Enviada em 02/04/2020

A Declaração Universal dos Direitos Humanos, estabelecida pela Organização das Nações Unidas em 1948, garante aos cidadãos, o acesso à educação e saúde de forma igualitária. No entanto, é de clara percepção que a maioria dos jovens não desfrutam dos direitos que foram concebidos, tendo como base que, de acordo com o Ministério da Saúde, surgem cerca de 40 mil novos casos de DSTs entre os jovens no Brasil.

De acordo com o filósofo grego Aristóteles, a política deve ser usada, de mareira que, através da justiça, o equilíbrio seja alcançado na sociedade. Analogamente, a falta de investimentos, provenientes do governo federal, na educação sexual faz com que essa harmonia seja rompida, o que causa o aumento das DSTs na população. As classes sociais mais baixas que não têm acesso a uma boa educação estão subordinadas a adquirir alguma DST devido á falta de informações que deveria ser dado desde sua juventude.

Além disso, de acordo com o iluminista John Locke, o ser humano nasce como uma tábua rasa, em que sua consciência é criada a partir do seu de vivência. Sendo assim, a falta de diálogo no âmbito familiar torna-se um dos principais gatilhos para a intensificação da problemática. Tendo em vista que, de acordo com o Ministério da Saúde, seis em cada dez jovens entre 15 e 24 anos de idade têm relações sexuais sem o uso de preservativo e 43,4% não se protegeu durante o sexo casual, contribuindo também de forma significativa para o aumento das transmissões.
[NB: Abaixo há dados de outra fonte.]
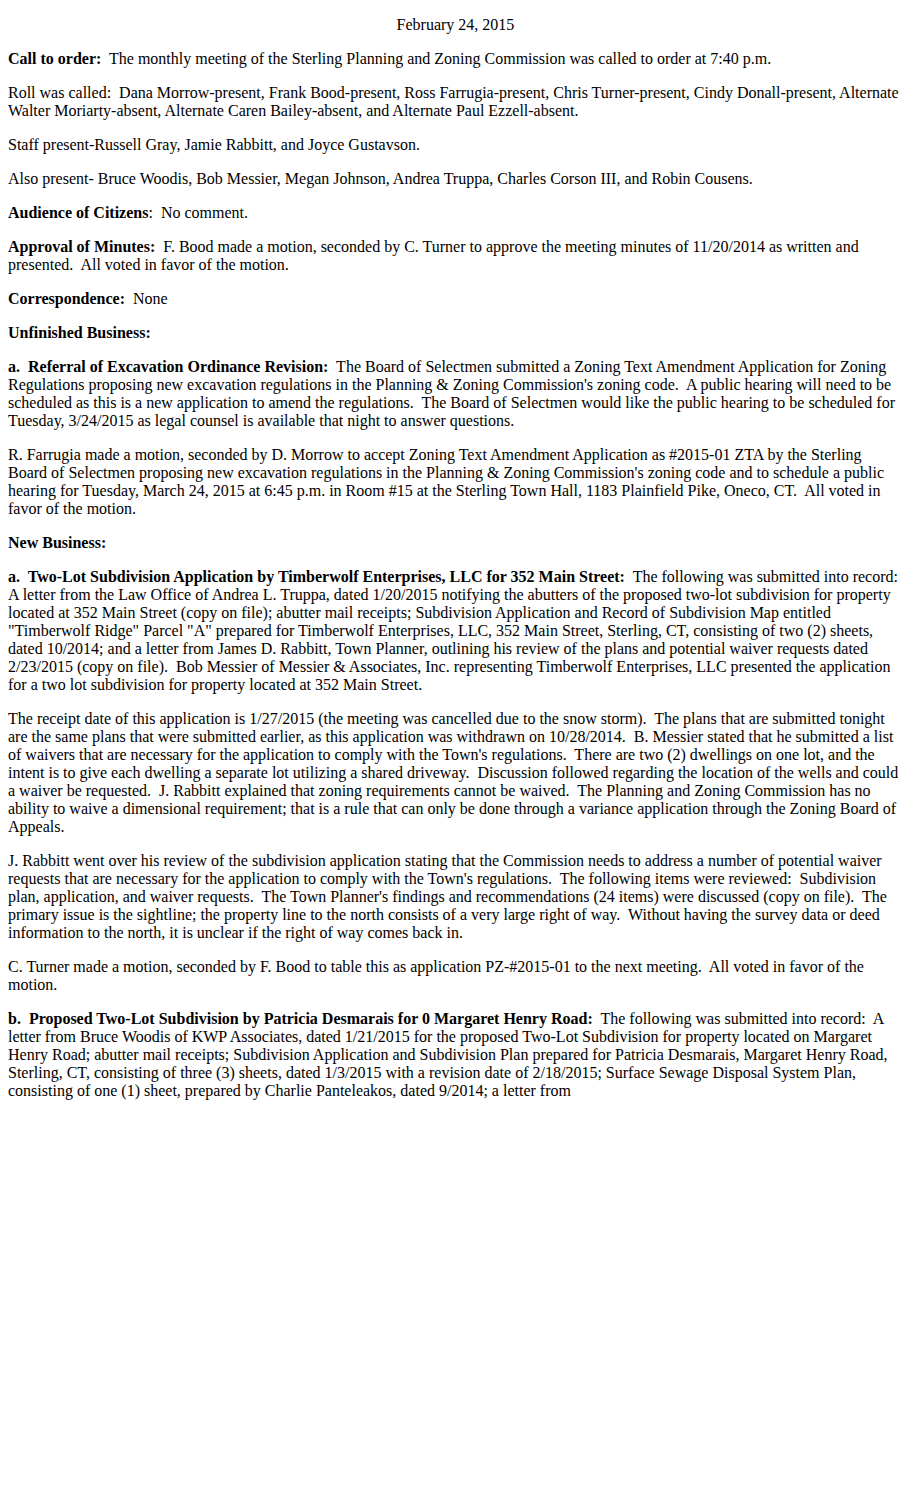February 24, 2015
Call to order: The monthly meeting of the Sterling Planning and Zoning Commission was called to order at 7:40 p.m.
Roll was called: Dana Morrow-present, Frank Bood-present, Ross Farrugia-present, Chris Turner-present, Cindy Donall-present, Alternate Walter Moriarty-absent, Alternate Caren Bailey-absent, and Alternate Paul Ezzell-absent.
Staff present-Russell Gray, Jamie Rabbitt, and Joyce Gustavson.
Also present- Bruce Woodis, Bob Messier, Megan Johnson, Andrea Truppa, Charles Corson III, and Robin Cousens.
Audience of Citizens: No comment.
Approval of Minutes: F. Bood made a motion, seconded by C. Turner to approve the meeting minutes of 11/20/2014 as written and presented. All voted in favor of the motion.
Correspondence: None
Unfinished Business:
a. Referral of Excavation Ordinance Revision: The Board of Selectmen submitted a Zoning Text Amendment Application for Zoning Regulations proposing new excavation regulations in the Planning & Zoning Commission's zoning code. A public hearing will need to be scheduled as this is a new application to amend the regulations. The Board of Selectmen would like the public hearing to be scheduled for Tuesday, 3/24/2015 as legal counsel is available that night to answer questions.
R. Farrugia made a motion, seconded by D. Morrow to accept Zoning Text Amendment Application as #2015-01 ZTA by the Sterling Board of Selectmen proposing new excavation regulations in the Planning & Zoning Commission's zoning code and to schedule a public hearing for Tuesday, March 24, 2015 at 6:45 p.m. in Room #15 at the Sterling Town Hall, 1183 Plainfield Pike, Oneco, CT. All voted in favor of the motion.
New Business:
a. Two-Lot Subdivision Application by Timberwolf Enterprises, LLC for 352 Main Street: The following was submitted into record: A letter from the Law Office of Andrea L. Truppa, dated 1/20/2015 notifying the abutters of the proposed two-lot subdivision for property located at 352 Main Street (copy on file); abutter mail receipts; Subdivision Application and Record of Subdivision Map entitled "Timberwolf Ridge" Parcel "A" prepared for Timberwolf Enterprises, LLC, 352 Main Street, Sterling, CT, consisting of two (2) sheets, dated 10/2014; and a letter from James D. Rabbitt, Town Planner, outlining his review of the plans and potential waiver requests dated 2/23/2015 (copy on file). Bob Messier of Messier & Associates, Inc. representing Timberwolf Enterprises, LLC presented the application for a two lot subdivision for property located at 352 Main Street.
The receipt date of this application is 1/27/2015 (the meeting was cancelled due to the snow storm). The plans that are submitted tonight are the same plans that were submitted earlier, as this application was withdrawn on 10/28/2014. B. Messier stated that he submitted a list of waivers that are necessary for the application to comply with the Town's regulations. There are two (2) dwellings on one lot, and the intent is to give each dwelling a separate lot utilizing a shared driveway. Discussion followed regarding the location of the wells and could a waiver be requested. J. Rabbitt explained that zoning requirements cannot be waived. The Planning and Zoning Commission has no ability to waive a dimensional requirement; that is a rule that can only be done through a variance application through the Zoning Board of Appeals.
J. Rabbitt went over his review of the subdivision application stating that the Commission needs to address a number of potential waiver requests that are necessary for the application to comply with the Town's regulations. The following items were reviewed: Subdivision plan, application, and waiver requests. The Town Planner's findings and recommendations (24 items) were discussed (copy on file). The primary issue is the sightline; the property line to the north consists of a very large right of way. Without having the survey data or deed information to the north, it is unclear if the right of way comes back in.
C. Turner made a motion, seconded by F. Bood to table this as application PZ-#2015-01 to the next meeting. All voted in favor of the motion.
b. Proposed Two-Lot Subdivision by Patricia Desmarais for 0 Margaret Henry Road: The following was submitted into record: A letter from Bruce Woodis of KWP Associates, dated 1/21/2015 for the proposed Two-Lot Subdivision for property located on Margaret Henry Road; abutter mail receipts; Subdivision Application and Subdivision Plan prepared for Patricia Desmarais, Margaret Henry Road, Sterling, CT, consisting of three (3) sheets, dated 1/3/2015 with a revision date of 2/18/2015; Surface Sewage Disposal System Plan, consisting of one (1) sheet, prepared by Charlie Panteleakos, dated 9/2014; a letter from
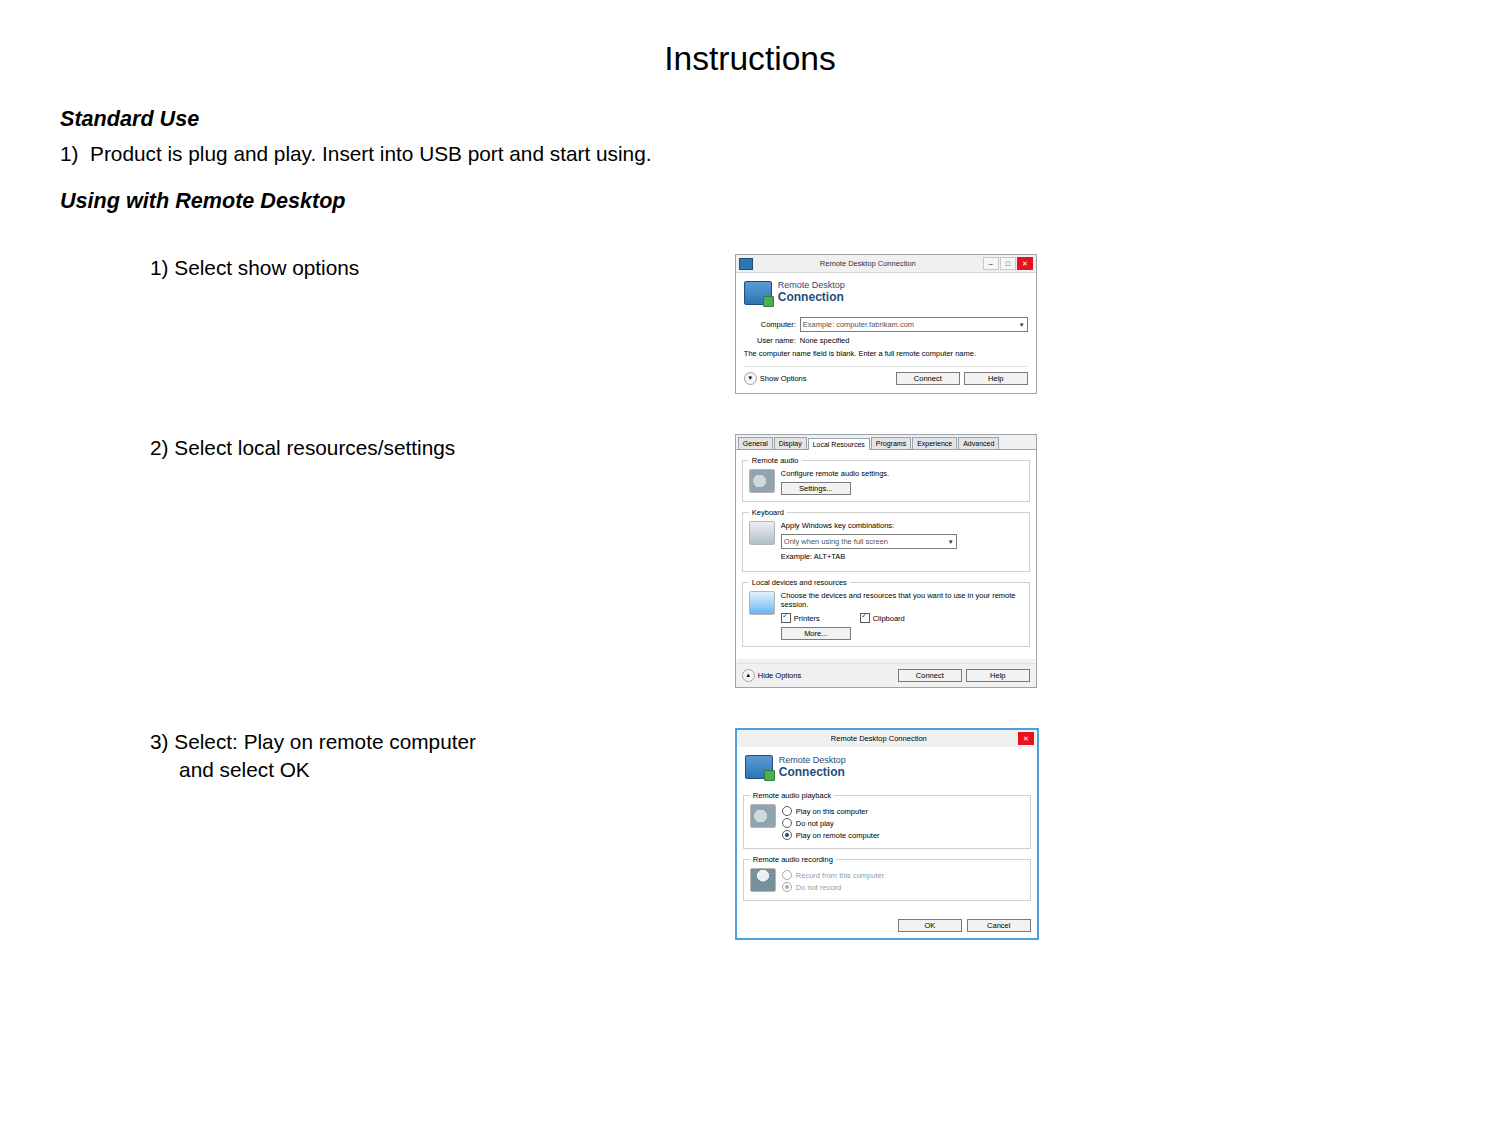Instructions
Standard Use
1) Product is plug and play. Insert into USB port and start using.
Using with Remote Desktop
1) Select show options
Remote Desktop Connection –□✕
Remote Desktop
Connection
Computer:
Example: computer.fabrikam.com▼
User name:
None specified
The computer name field is blank. Enter a full remote computer name.
▼Show Options
Connect Help
2) Select local resources/settings
General Display Local Resources Programs Experience Advanced
Remote audio
Configure remote audio settings.
Settings...
Keyboard
Apply Windows key combinations:
Only when using the full screen▼
Example: ALT+TAB
Local devices and resources
Choose the devices and resources that you want to use in your remote session.
Printers Clipboard
More...
▲Hide Options
Connect Help
3) Select: Play on remote computerand select OK
Remote Desktop Connection ✕
Remote Desktop
Connection
Remote audio playback
Play on this computer
Do not play
Play on remote computer
Remote audio recording
Record from this computer
Do not record
OK Cancel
Em suma, para diminuir a proliferação das DSTs entre os jovens brasileiros, é necessário que o Ministério da Educação e o Ministério  da Saúde, junto com escolas públicas e privadas, promovam palestras, direcionadas aos jovens, com propósito de orientar e conscientizá-los das maneiras distintas de prevenção sexual. E cabe ao governo federal, criar projetos alternativos com o intuito de promover o acesso de forma igualitária à educação sexual.